◆ **Required work**: The answer must be every line of the data that holds the word "filter".

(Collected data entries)

□ □ □ □ □ □ □

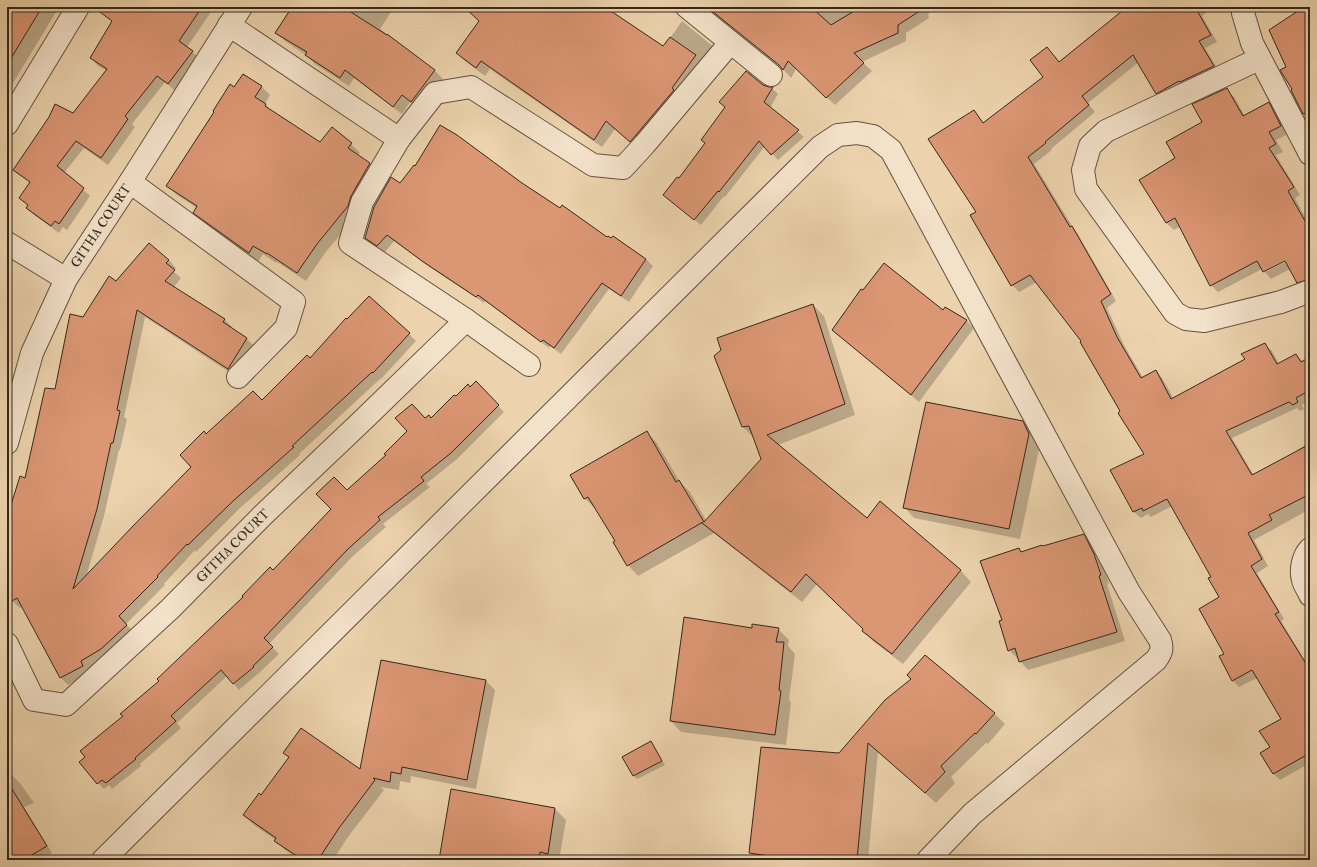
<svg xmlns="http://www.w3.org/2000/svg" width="1317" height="867" viewBox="0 0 1317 867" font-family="'IM FELL Double Pica',serif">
  <rect width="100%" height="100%" fill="#ecd3ad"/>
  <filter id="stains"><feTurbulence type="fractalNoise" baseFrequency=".005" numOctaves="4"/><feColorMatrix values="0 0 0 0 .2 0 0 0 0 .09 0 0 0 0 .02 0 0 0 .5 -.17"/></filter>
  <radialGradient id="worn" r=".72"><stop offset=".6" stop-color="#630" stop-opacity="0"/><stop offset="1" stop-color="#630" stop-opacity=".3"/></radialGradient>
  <g fill="#0003" fill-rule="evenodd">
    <polygon points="7,7 59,7 7,93"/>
    <polygon points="122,7 216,7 214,10 213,9 187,47 200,59 175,91 165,82 132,124 135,127 108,165 84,148 64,173 90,196 67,230 63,227 59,233 34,215 27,208 29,206 20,198 31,183 15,170 73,114 107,71 98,66 91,58"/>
    <polygon points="293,7 394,7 380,29 435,71 443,79 420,110 410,102 402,114 354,78 349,86 315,64 306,55 285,41 276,33"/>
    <polygon points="478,7 606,7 663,48 682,21 715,48 639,150 615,129 602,147 490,69 485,76 465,61 457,53 480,21"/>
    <polygon points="706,7 938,7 928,14 929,18 906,33 906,41 862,62 872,71 835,105 796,69 791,78 782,68"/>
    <polygon points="1120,7 1213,7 1202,16 1217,42 1205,48 1220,73 1163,100 1157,93 1139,62 1088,103 1095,112 1051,149 1052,150 1034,164 1074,229 1078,234 1116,301 1107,308 1124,345 1143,378 1156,371 1162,378 1174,399 1247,359 1265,345 1272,351 1279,364 1296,355 1303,362 1310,358 1310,411 1305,403 1302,405 1304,409 1300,411 1297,408 1232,438 1253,474 1299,451 1298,449 1310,443 1310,509 1254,540 1268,566 1257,573 1284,619 1281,621 1304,659 1310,663 1310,763 1280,780 1273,773 1271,748 1282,720 1257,678 1239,687 1232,680 1225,654 1221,597 1212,577 1172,506 1151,517 1148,514 1141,518 1134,512 1125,495 1145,455 1083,341 1037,282 1019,292 1012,285 977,212 974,111 984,123 1044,77 1047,48 1060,63 1123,12"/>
    <polygon points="261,86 270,95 265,104 272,112 320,143 351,144 360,153 358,155 370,164 379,173 357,215 325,253 306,281 277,262 276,263 263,254 258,262 203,221 194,212 197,208 177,195 168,186 234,88"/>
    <polygon points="763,86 768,88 772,88 778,94 770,108 804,137 778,160 765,146 725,197 724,196 701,225 664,195 679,180 706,144 702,140"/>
    <path d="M1226 89 1234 97 1245 116 1269 103 1276 111 1288 134 1276 140 1283 152 1276 155 1300 195 1295 198 1310 226V287L1305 290 1297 282 1290 269 1271 279 1262 269 1218 292 1211 285 1181 226 1174 230 1166 223 1140 180 1176 158 1204 123ZM1289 258 1290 260 1265 272V270Z"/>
    <polygon points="521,183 560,210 646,259 653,266 629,302 609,289 561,354 550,346 549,348 485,301 484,303 431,268 394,241 385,252 373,244 366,237 401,185"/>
    <polygon points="169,260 176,268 173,271 181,278 174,287 225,320 232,327 231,329 247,339 254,346 235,376 145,317 124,417 127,419 120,450 119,450 104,516 86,577 193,467 206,435 262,401 310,359 409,334 416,341 381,379 380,379 299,454 300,455 239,509 196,552 195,550 164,584 165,585 126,624 134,633 108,656 88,669 90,673 68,685 61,678 23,606 20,608 12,601 7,592 7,523 26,479 55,391 83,318 116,282"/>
    <polygon points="7,300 10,303 7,313"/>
    <polygon points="813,305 824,316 855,415 778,445 867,519 881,502 961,571 971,582 903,664 874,642 863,631 865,629 817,584 802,602 714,533 638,576 628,565 616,542 596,509 585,499 572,475 647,433 657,443 680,482 690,492 706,520 762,459 754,438 743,427"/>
    <polygon points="946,308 967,321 974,328 919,402 833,330 943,311"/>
    <polygon points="476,383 504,412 457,459 426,484 430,487 383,524 386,527 353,556 269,644 279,654 259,673 239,690 227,676 177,723 181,728 140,764 141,766 112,789 109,785 104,789 98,783 124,717 273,571 332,509 347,492 425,419 432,419 456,398 470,388"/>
    <polygon points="1022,422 1034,433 1040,445 1020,539 914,518 904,507"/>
    <polygon points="1083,535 1092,544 1102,563 1109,583 1107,584 1125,641 1028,670 1020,661 1019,658 1018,659 1009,650 1001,622 1004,621 1019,549 1023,553"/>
    <polygon points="753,629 778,629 789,640 788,646 795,654 789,700 791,702 786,745 681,732 671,721"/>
    <polygon points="382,661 486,681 495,690 476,789 411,776 410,783 400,781 399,790 380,787 384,790 348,837 333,860 300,860 285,850 276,840 254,825 244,815 261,797 289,757 284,752 360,771"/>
    <polygon points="886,701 994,713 1005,724 988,744 986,743 951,777 955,783 936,803 878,752 868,860 758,860 750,852"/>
    <polygon points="651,742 654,746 665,765 637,779 634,776"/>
    <polygon points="7,764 13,776 20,783 34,803 24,807 52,853 40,860 7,860"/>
    <polygon points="555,809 566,820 559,860 440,860"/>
    <polygon points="1310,821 1310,835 1304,824"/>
  </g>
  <g fill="#db9674" stroke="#35271c">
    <polygon points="7,7 42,7 7,65"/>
    <polygon points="93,7 202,7 179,41 193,51 168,84 157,76 125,116 128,119 101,158 76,141 57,166 84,188 59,224 55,221 51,226 26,208 28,205 19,198 30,182 13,170 49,117 55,104 73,113 107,69 90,58 112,21"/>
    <polygon points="292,7 343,7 387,35 387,34 435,70 411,102 402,95 393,107 345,70 340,78 305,55 307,52 275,33"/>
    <polygon points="464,7 605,7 663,46 670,37 696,55 672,88 674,90 630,142 606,121 594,140 481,61 476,68 456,53 479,21"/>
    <polygon points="707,7 811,7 831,25 861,7 926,7 898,25 898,33 854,53 864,63 826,98 788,61 783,70 779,65"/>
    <polygon points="1127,7 1195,7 1211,35 1199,41 1214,66 1180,82 1179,81 1156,94 1133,55 1082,96 1089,105 1045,142 1046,143 1028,157 1070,227 1072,226 1111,294 1101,301 1117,337 1141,378 1156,370 1171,399 1245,359 1241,354 1265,343 1277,364 1296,354 1301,362 1310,357 1310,390 1296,398 1298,402 1293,405 1289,402 1226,431 1252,475 1310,444 1310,494 1269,515 1272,520 1248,533 1262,559 1251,566 1279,612 1275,614 1310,670 1310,753 1273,774 1260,753 1270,747 1259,731 1281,719 1252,670 1232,681 1219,656 1224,654 1199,609 1219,597 1208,578 1211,577 1167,499 1143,511 1142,508 1133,512 1110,470 1144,454 1118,413 1120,411 1080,342 1081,341 1030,275 1011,286 970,215 976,212 928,139 974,110 983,123 1043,77 1030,60 1047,47 1059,62"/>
    <polygon points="1304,7 1310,7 1310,120 1306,113 1303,114 1291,90 1292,89 1280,70 1286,67 1269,30"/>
    <polygon points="746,71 763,85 769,87 773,87 764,102 799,130 771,155 759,141 719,192 718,191 694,220 663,195 677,177 679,178 705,143 701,140 725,107 719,102"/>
    <polygon points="243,74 262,86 255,97 266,104 265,106 320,142 332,127 352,143 348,148 370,163 351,196 348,206 317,244 297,273 267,253 267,254 253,246 249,253 193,213 197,206 166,186 214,112 213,111 230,84 234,87"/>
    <polygon points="1227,88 1243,116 1269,102 1281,126 1269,132 1276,144 1269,148 1294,187 1288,191 1310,230 1310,279 1297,283 1285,261 1263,272 1257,261 1210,286 1175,218 1166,223 1139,180 1175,158 1166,142 1202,122 1192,104"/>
    <polygon points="440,125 457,135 522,183 560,208 562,205 607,237 608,236 611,238 613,236 646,259 621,296 602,283 554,348 543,340 541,342 478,295 476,297 422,261 387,235 377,246 365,238 374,207 391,177 400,183 414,165 415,166"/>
    <polygon points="149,243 169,260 166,263 175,270 165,281 225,319 223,322 247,338 228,369 137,310 117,410 120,411 113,443 111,443 97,509 73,589 133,526 191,467 180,455 204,431 206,434 253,391 262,400 307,355 310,358 346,318 347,319 369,296 410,333 373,373 372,372 292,446 294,447 232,502 188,545 187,544 157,576 158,577 119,616 127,625 101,649 81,661 83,666 60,678 17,598 7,604 7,518 20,476 25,478 45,388 55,389 70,314 83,317 109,276 116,281"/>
    <polygon points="884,263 943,310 945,307 967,320 911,395 832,330 861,289 863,290"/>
    <polygon points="813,304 845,404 767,435 867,518 880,501 961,570 892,654 862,631 863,629 806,574 791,592 702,523 703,522 627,566 613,542 615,541 588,497 584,499 570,475 647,431 676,482 679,480 704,522 761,459 749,426 742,427 714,356 721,350 717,338"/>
    <polygon points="476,381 499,405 451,453 421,477 424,481 378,517 380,520 347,550 264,638 273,647 253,666 254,667 233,684 221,670 171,716 176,721 135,758 136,759 106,783 102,780 97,784 79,762 85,757 80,751 123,716 120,714 159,681 157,679 243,597 242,596 270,567 273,570 331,509 316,494 334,477 347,490 386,455 384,454 407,431 395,418 412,404 425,418 429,415 431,418 454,395 456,396 468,384 470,387"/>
    <polygon points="926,402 1023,421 1029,434 1009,529 903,508"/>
    <polygon points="1084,534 1094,554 1101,575 1099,576 1117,632 1019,662 1015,648 1008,651 999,621 1002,620 980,561 1019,548 1021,552 1042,545 1043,546"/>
    <polygon points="684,617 752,628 752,624 779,628 776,642 784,642 779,690 781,691 775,735 670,721"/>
    <polygon points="925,655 995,713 976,734 975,733 941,766 945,772 925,793 868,743 857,860 813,860 797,857 796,860 749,853 761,747 839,753 885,700 911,679 907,675"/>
    <polygon points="381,660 486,680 467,780 402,767 401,774 391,772 390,782 373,778 375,780 339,828 318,860 303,860 274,841 276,838 243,815 259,793 261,795 289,757 283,753 301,728 360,769"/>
    <polygon points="651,741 662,761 633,776 622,757"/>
    <polygon points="7,781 47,846 23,860 7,860"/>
    <polygon points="451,789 555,808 548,854 540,852 539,860 439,860"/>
  </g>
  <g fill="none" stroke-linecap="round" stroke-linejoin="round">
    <g stroke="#635240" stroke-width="24">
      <g id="minor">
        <polyline points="687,7 771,75"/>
        <polyline points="1245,7 1243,13 1252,43 1310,154"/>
        <polyline points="229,25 399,139"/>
        <polyline points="1259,59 1106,131 1090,146 1083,170 1086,189 1175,313 1186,319 1204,321 1281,302 1310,291"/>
        <polyline points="130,182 294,302 286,328 238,377"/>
        <polyline points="7,243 66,279"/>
        <polyline points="529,365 466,320 350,243 362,202 399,139 435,93 471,87 593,165 623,168 645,144 730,43"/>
        <polyline points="7,443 32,353 66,279 130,182 241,7"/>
        <path d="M1310 549C1303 556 1300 570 1303 580 1304 585 1308 590 1310 595"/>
        <polyline points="7,644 34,700 66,705 170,609 263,515 363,420 466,320"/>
        <path d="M103 860 820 147 838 135 857 133 873 136 891 150 1129 592 1160 640C1163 649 1161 653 1156 660L972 814 928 860"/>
      </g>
    </g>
    <g stroke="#635240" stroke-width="24">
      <polyline id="tertiary" points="7,124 78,7"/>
    </g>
    <use href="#minor" stroke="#f3e2ca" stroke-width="22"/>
    <use href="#tertiary" stroke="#f3e2ca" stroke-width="22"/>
  </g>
  <g text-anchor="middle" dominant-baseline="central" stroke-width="3.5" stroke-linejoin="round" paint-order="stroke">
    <g font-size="13" fill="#35271c" stroke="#f3e2ca">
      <text transform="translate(101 226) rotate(-56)">GITHA COURT</text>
      <text transform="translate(233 546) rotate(-45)">GITHA COURT</text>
    </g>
  </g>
  <rect width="1317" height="867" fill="none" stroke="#ecd3ad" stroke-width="24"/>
  <rect x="8" y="8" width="1301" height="851" fill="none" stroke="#35271c" stroke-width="2"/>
  <rect x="12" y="12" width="1293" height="843" fill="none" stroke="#35271c"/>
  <rect width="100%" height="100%" filter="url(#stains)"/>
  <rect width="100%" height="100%" fill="url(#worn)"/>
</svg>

□ □ □ □ □ □ □

◆ **Answer section**:
  <filter id="stains"><feTurbulence type="fractalNoise" baseFrequency=".005" numOctaves="4"/><feColorMatrix values="0 0 0 0 .2 0 0 0 0 .09 0 0 0 0 .02 0 0 0 .5 -.17"/></filter>
  <rect width="100%" height="100%" filter="url(#stains)"/>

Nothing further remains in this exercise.